There'll be three elements of the FANG (Fast, Adaptable, Next-Generation Ground Vehicle) Challenges and the first opened to applicants on 2 October 2012. The application process will last for the rest of 2012 before the FANG Challenges actually get underway early next year.

At the contest's conclusion, the winners will see their design brought to life and will also be paid $1,000,000.

DARPA FANG Challenges

Each DARPA FANG Challenge will home in on the technical intricacies involved in designing complex, high-performance military troop-carriers and, as they progress their designs, the competitors will put the research agency's META design tools through their paces as they try to beat the standard modern-day armoured vehicle development timeframe five-fold.

The DARPA FANG Challenges will wrap up in 2014, at which point a full vehicle design should have emerged.

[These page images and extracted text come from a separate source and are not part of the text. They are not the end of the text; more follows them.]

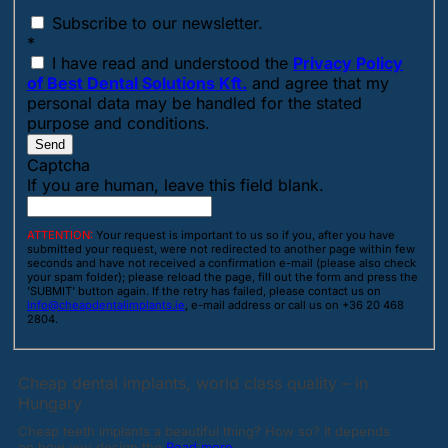
Subscribe to our newsletter.
*
I have read and understood the
Privacy Policy
of Best Dental Solutions Kft.
and agree that my
personal data may be handled for the stated
purpose and conditions.
Send
Captcha
If you are human, leave this field blank.
ATTENTION:
Your request is important to us so if you, after you have
submitted your request, were not redirected to another page within few
seconds and have not received a confirmation e-mail (please also check
your spam folder); please reload the page, fill out the form and press the
'SUBMIT' button again. If the retry has failed, please contact us on
info@cheapdentalimplants.ie
, e-mail address or call us on +36 20 468
2804.
Cheap dental implants, world class quality – in
Hungary
Cheap teeth implants a beautiful thing? How so? It depends
on how you design the
Read more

Potentially, a prototype of the winning design will then go on to be trialled by US Marine Corps representatives in the service's quest for a new Amphibious Combat Vehicle (ACV).

FANG Next-Gen Vehicles

There's not many limitations concerning who can apply to take part in the FANG next-gen vehicle challenges, but the agency does call for ‘innovators with expertise in designing and engineering drivetrain and mobility systems.'
"FANG is applying a radical approach to the design and manufacture of a military ground vehicle while seeking to engage innovators outside of the traditional defense industry", explained US Army representative Lieutenant Colonel Nathan Wiedenman. "By tapping fresh ideas and innovation, we are striving to fundamentally alter the way systems are designed, built and verified to significantly improve DoD's capacity to handle complexity, something that has rapidly outpaced DoD's existing 1960s-era approaches to managing it", added Wiedenman, who's also DARPA's Tactical Technology Office program manager.